*** TEXT SEGMENT Section Begins ***

Diana Souhami 

Peter Campbell obituary

Prolific writer, resident designer and art critic for the London Review of Books
  
  

LRB
Peter Campbell worked for the London Review of Books for more than 30 years, generating ‘a seemingly infinite array of unpredictable images’ for the magazine’s cover Photograph: london review of books

Peter Campbell, who has died of cancer aged 74, was the resident designer and art critic for the London Review of Books. He worked for the magazine from its first appearance in 1979 and wrote more than 300 pieces, mainly about art but also, eclectically, about such things as escalators, weeds, bicycles, bridges and hearts. He was the magazine's most prolific contributor. Frank Kermode perhaps delivered more words than he, but fewer articles.

Each fortnight from 1996 onwards, Peter did a cover illustration for the LRB. He came up with a seemingly infinite array of unpredictable images: a yacht and a starfish, a tram, two knickerbocker glories, a game of dominoes, a man walking past a lighted window at night, umbrellas in the rain and a plug in a wall socket (switched to on). The immediate freshness, colour, playfulness and surprise of these covers belied their technical skill, erudition and command of detail and artistic reference.

There have been two gallery exhibitions of his work in London, and another is in preparation in Wellington, New Zealand, for next year. Seeing and drawing were indivisible for Peter. When on holiday in France, he sent postcard watercolours to friends. The last one I received was of a woman in a hat sitting on a bench and holding a live chicken. "No, there is nobody like this here," he wrote, "but my mother did have a pet bantam that sat on her lap."

Domestic images inspired him. He described the LRB job as perfect for him and his "absurd good fortune". It allowed his talent and years of expertise to come together.

*** TEXT SEGMENT Section Ends ***

> **REQUIRED WORK**:
1. According to the Peter Campbell obituary, from what year did Campbell draw a cover illustration for each fortnightly issue of the LRB?
2. Continue the Peter Campbell obituary from its final sentence.

*** GIVEN ENTRIES Section Begins ***

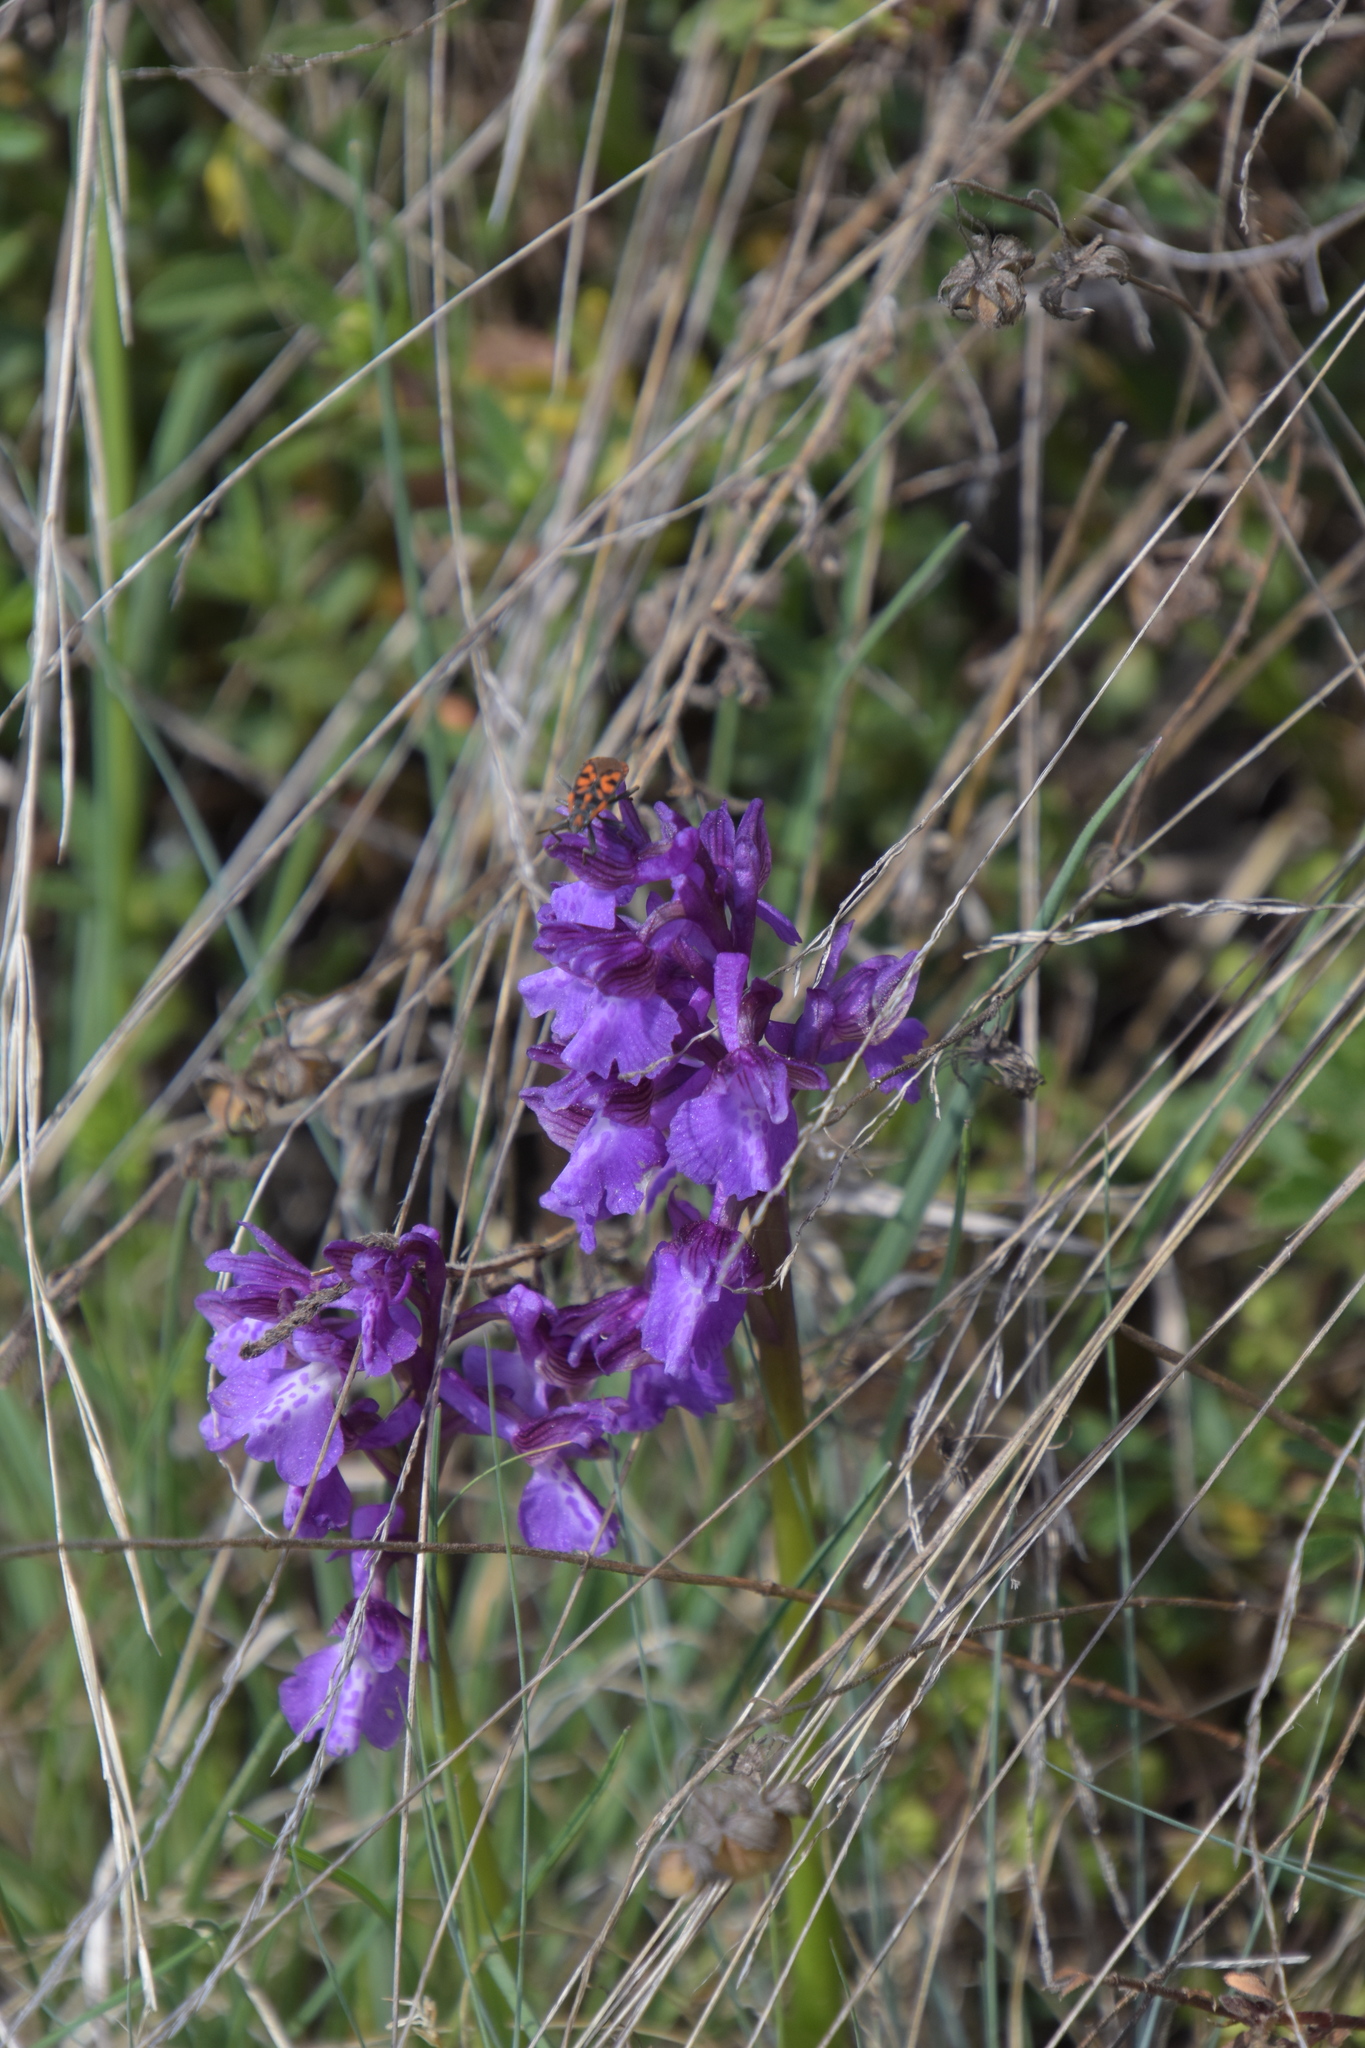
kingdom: Plantae
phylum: Tracheophyta
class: Liliopsida
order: Asparagales
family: Orchidaceae
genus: Anacamptis
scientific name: Anacamptis morio
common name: Green-winged orchid
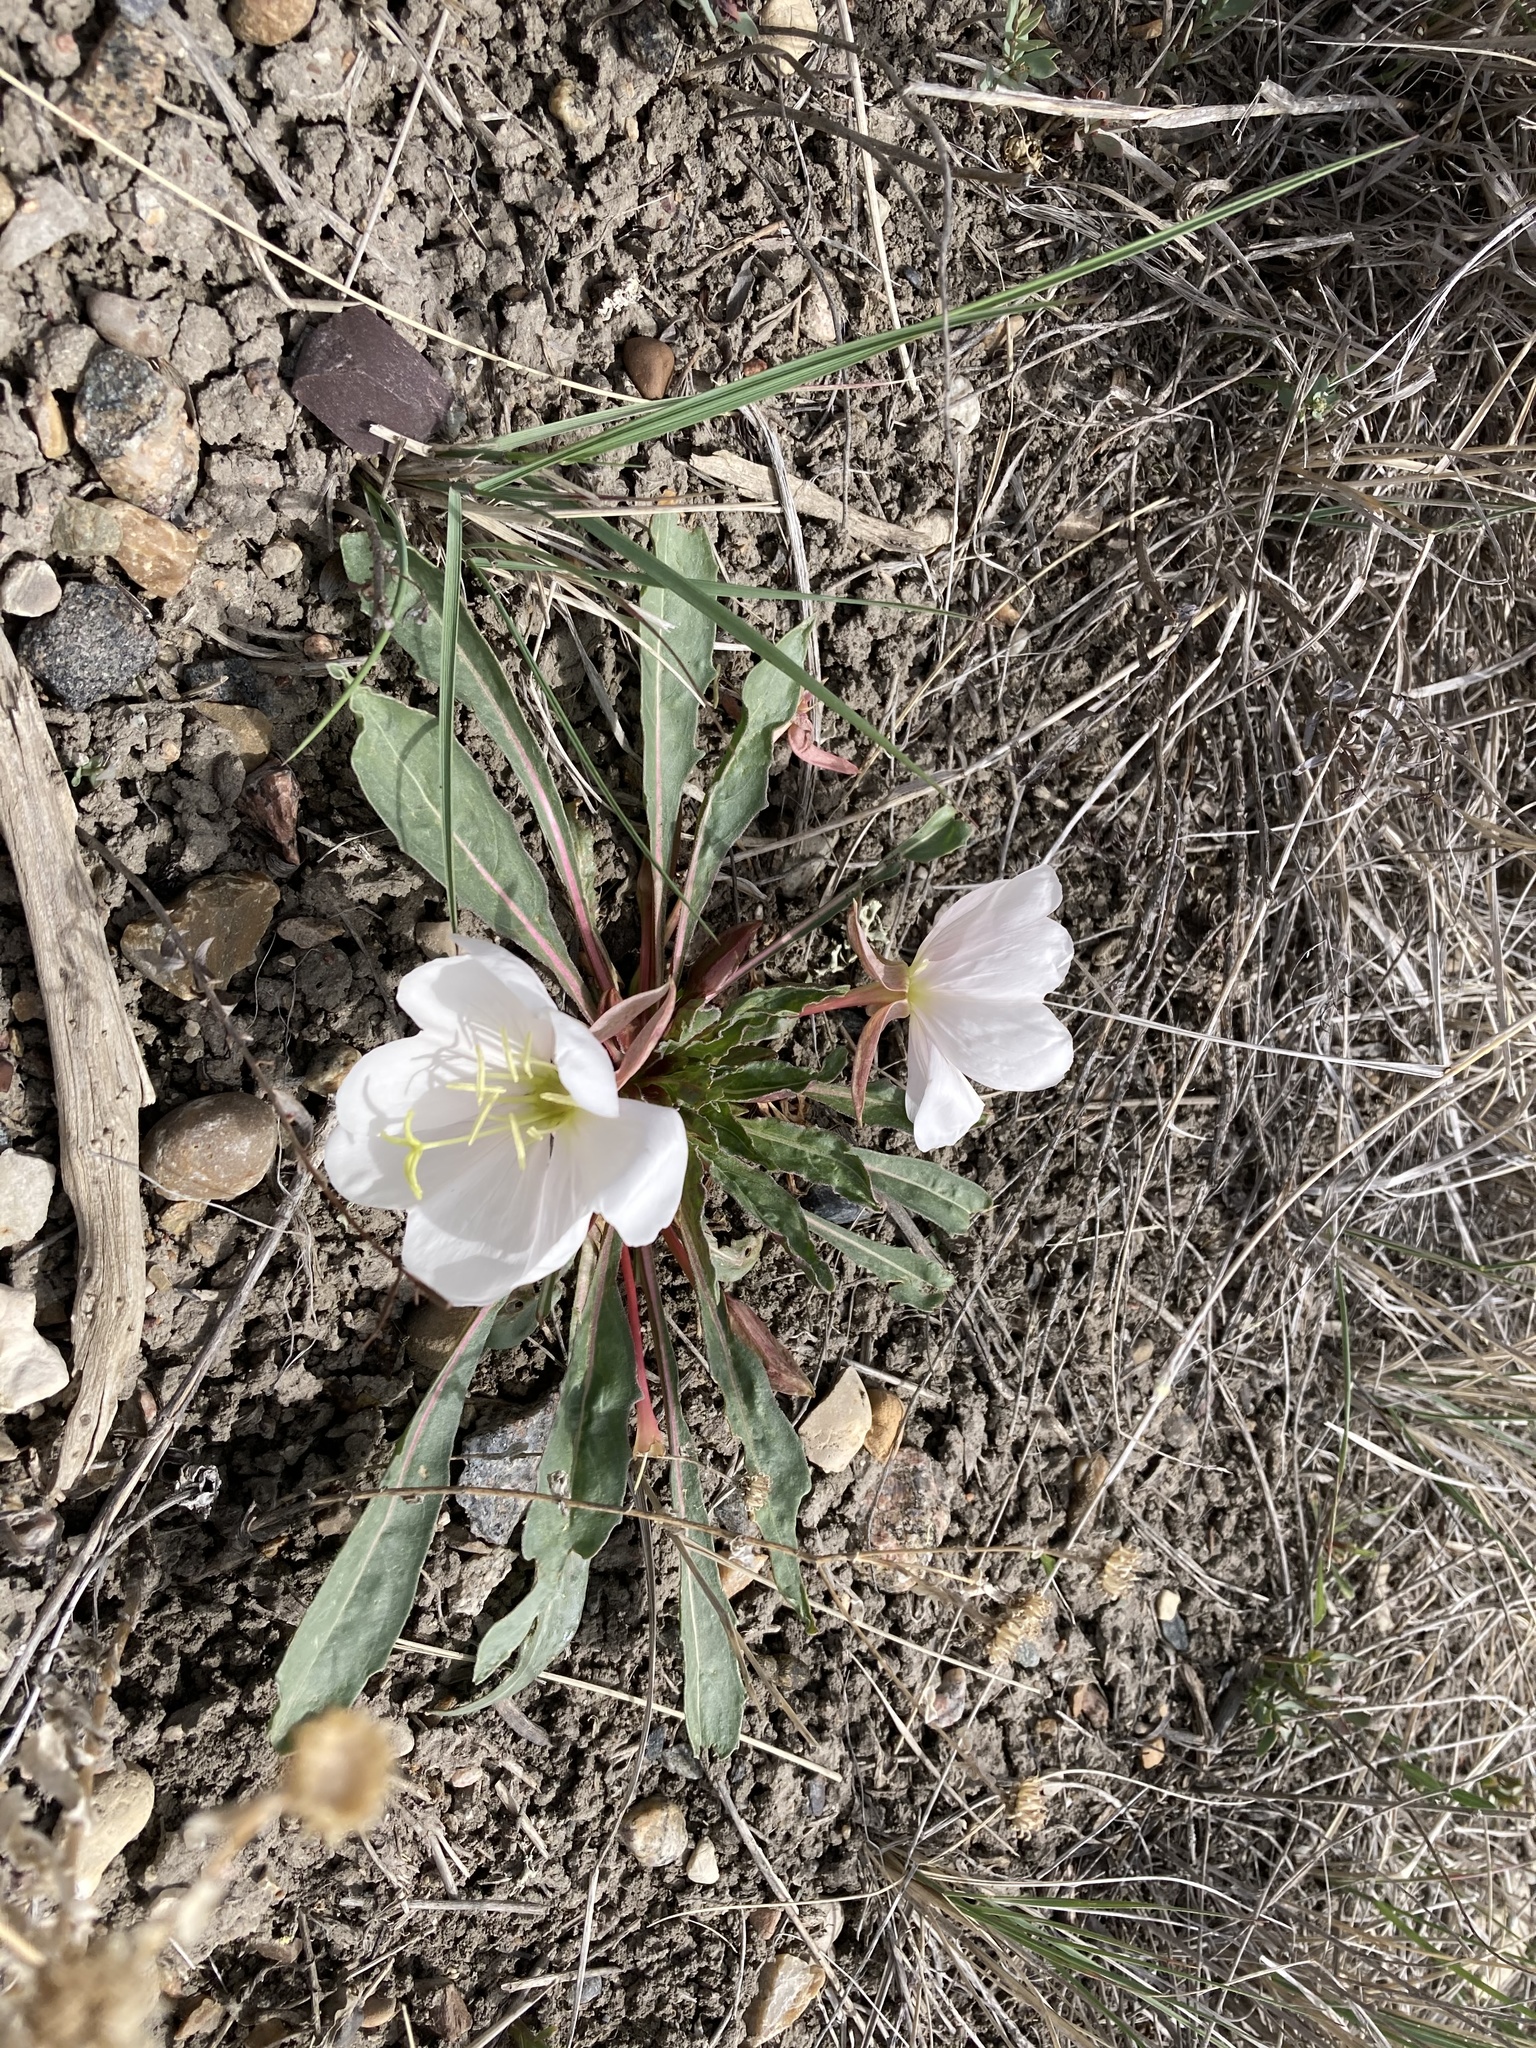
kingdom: Plantae
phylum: Tracheophyta
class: Magnoliopsida
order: Myrtales
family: Onagraceae
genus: Oenothera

*** GIVEN ENTRIES Section Ends ***

> **ACTIVITY ANSWERS**:
1. 1996

2.
Peter was born in Wellington, in a taxi in the Hataitai tunnel. His father, Arnold, was director of education for New Zealand, and his mother, Nancy, was an early advocate of family planning there. Peter's early apprenticeship as a printer and illustrator was served with the poet and publisher Denis Glover, who founded the Caxton Press and then became typographic adviser at the Wingfield Press, where Peter trained. Paper, typography, binding and illustration were as intrinsic to the published book as literary quality, Glover taught.

Peter attended Victoria University in Wellington and in 1960 married a fellow student, Win Doogue. He and Win then boarded the MS Willem Ruys for the month-long voyage to Britain. He lived for the rest of his life in London, but kept a New Zealand ease and way of seeing. "Tramping trips at Christmas settled the New Zealand landscape in my mind," he wrote. Over the years, New Zealand mountains, trees, building types and the occasional antipodean bird turned up in his written and visual work. In London he remained in the same terraced house in Southfields. He wrote about it in 2011 in a piece for the LRB entitled At Home.

For 15 years he worked for BBC Publications. In the late 1960s the BBC published books based on major television series. Peter designed and edited Kenneth Clark's Civilisation ("that prince of editors," Clark called him in his acknowledgments), Jacob Bronowski's The Ascent of Man, David Attenborough's Life On Earth and Alistair Cooke's America.

He went freelance in 1976. Authors he had met or worked with at the BBC sought him out to design and edit their books. He had the ability to conceptualise what each publishing project needed and to get it right. He was hugely and diversely productive, but seldom hit a wrong note. For the publisher John Murray, he worked on Clark's post-Civilisation titles and Reynolds Stone's Engravings. He first met the art critic David Sylvester at the BBC and later designed his book Looking at Giacometti and his catalogue for the Hayward Gallery's 1998 exhibition Francis Bacon: The Human Body. Peter's other catalogues included Goya: Drawings from His Private Albums (Hayward Gallery), Titian (National Gallery) and Picasso: Painter and Sculptor in Clay (Royal Academy).

He designed several of my books, among them Selkirk's Island. Peter would know that a book set in the 1790s should have an 18th-century typeface, which maps would make good endpapers, which tooling to have on the spine and when a blank page made essential punctuation. He worked often with Quentin Blake and wrote the introduction to Blake's The Life of Birds. He worked, too, on several books by his fellow LRB contributor Alan Bennett.

The most far-reaching of his BBC connections was with Karl Miller, who edited the Listener from 1967 to 1973. After working with Peter on a Listener anthology, Miller commissioned him to write gallery pieces for the magazine. When Miller was invited by the New York Review of Books to edit a London Review of Books, he asked Peter to be its designer and to contribute reviews.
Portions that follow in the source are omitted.